One week after the June 23 general elections, Albania knows the winner of the elections but has no official results, and there is no deadline on when the whole process will end.
More than two months after a pre-electoral political dispute, the Central Election Commission, a seven-member body overseeing the elections, is still functioning with only four members, who are unable to certify the elections. Currently, they are processing results from each region and handling complaints by parties.
In the northeastern region of Kukes, CEC has turned down a result which granted both the right and the left coalitions two MPs each, giving the Democratic-Party led coalition a 3-1 lead and making Kukes the only region where the outgoing Democratic Party managed to have a positive result in the landslide defeat of the June 23 general elections.

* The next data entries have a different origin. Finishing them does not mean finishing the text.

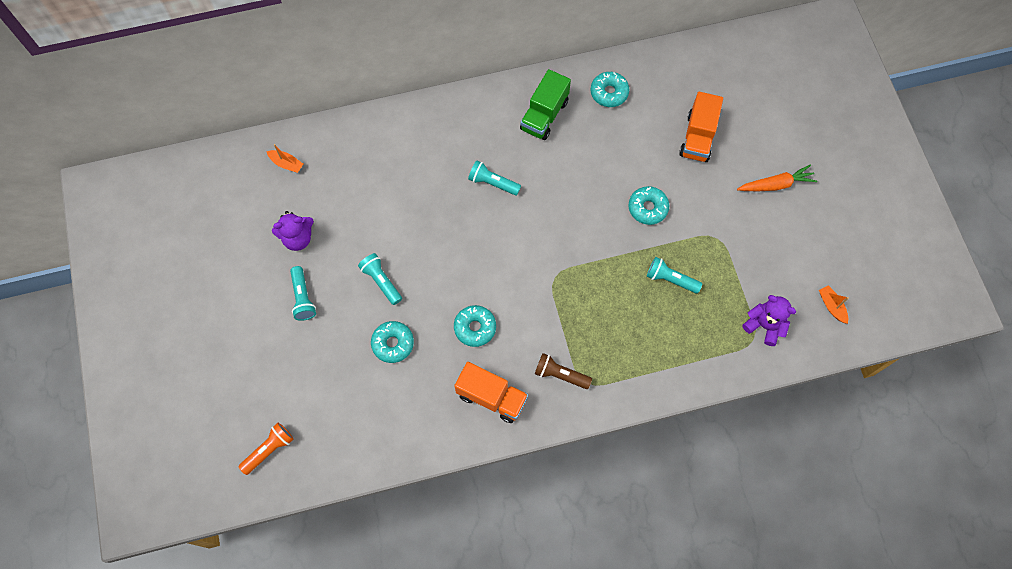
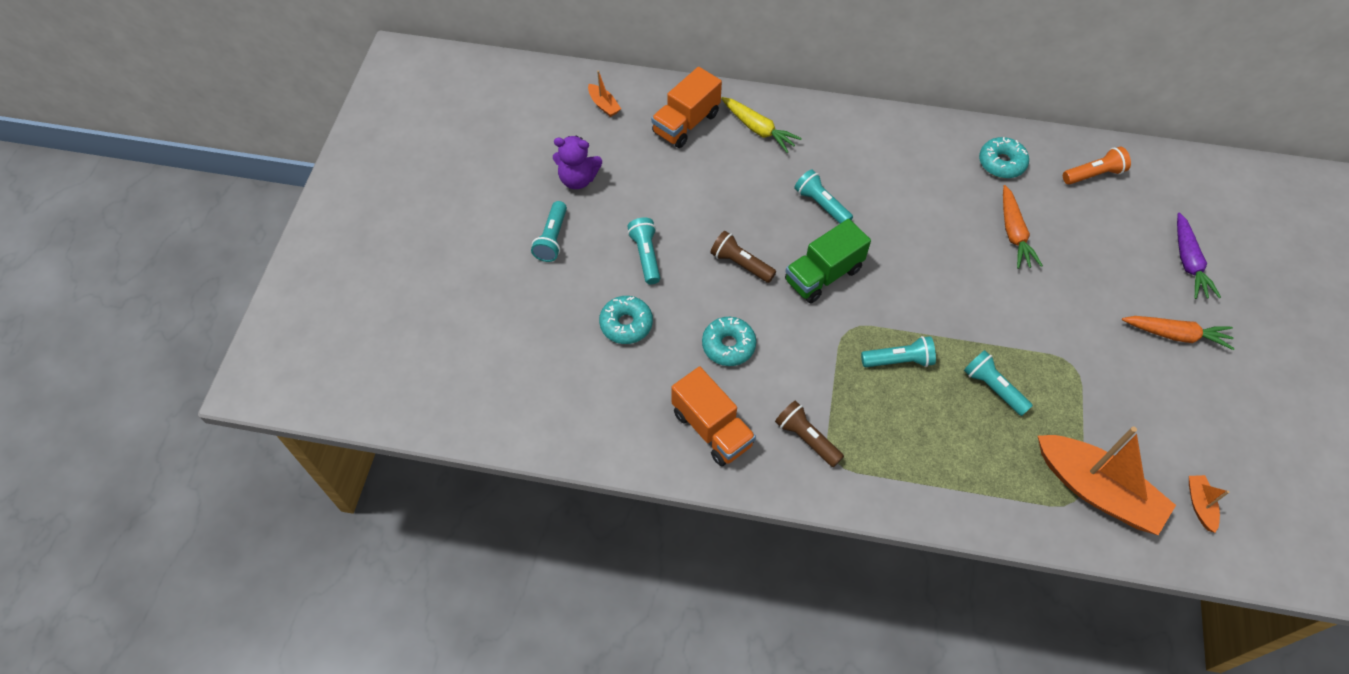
camera: 25 degrees right, 10 degrees down
(269, 450) = (433, 377): orange flashlight -> orange flashlight (1093, 174)
(417, 136) = (758, 129): none -> yellow carrot
(455, 258) = (740, 264): none -> brown flashlight
(544, 115) = (913, 159): green truck -> green truck (823, 275)
(599, 286) = (899, 360): none -> turquoise flashlight
(639, 149) = (1013, 233): none -> orange carrot
(647, 208) = (997, 299): turquoise donut -> none
(698, 137) = (1093, 247): orange truck -> orange truck (686, 123)
(764, 325) = (1096, 490): purple teddy bear -> orange boat
(765, 122) = (1188, 262): none -> purple carrot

The Electoral College, a judicial body comprising eight Appeals Court judges, which in several cases has assumed CEC’s responsibility because of the commission’s inability to approve decisions requiring a qualified majority of five votes, is expected to certify Albania’s June 23 general elections. Its results, unlike previous disputed elections, have been accepted by the major parties.
Albania’s June 23 general elections were competitive and respected fundamental freedoms, but the final assessment of the elections will depend on the conduct of the remaining stages of the election process, said the OSCE/ODIHR international observation mission in its preliminary findings.
“The final assessment of the elections will depend, in part, on the conduct of the remaining stages of the election process, including the counting, tabulation and announcement of results and the handling of possible complaints or appeals,” said the preliminary report.
With the elections over and results being accepted the two major parties seem to be involved in other internal issues rather than elections.
The Democratic Party which will be in power until next September when a new Socialist Party-led government is formed are organizing the election of the new party leader after the withdrawal of acting Prime Minister Berisha following the election defeat after two consecutive terms as prime minister.
Meanwhile, the Socialist Party and Socialist Movement for Integration, the two major left-wing parties, have already unveiled who the country’s new prime minister and parliament speaker will be and are working on drafting a program for the first 300 days of governance.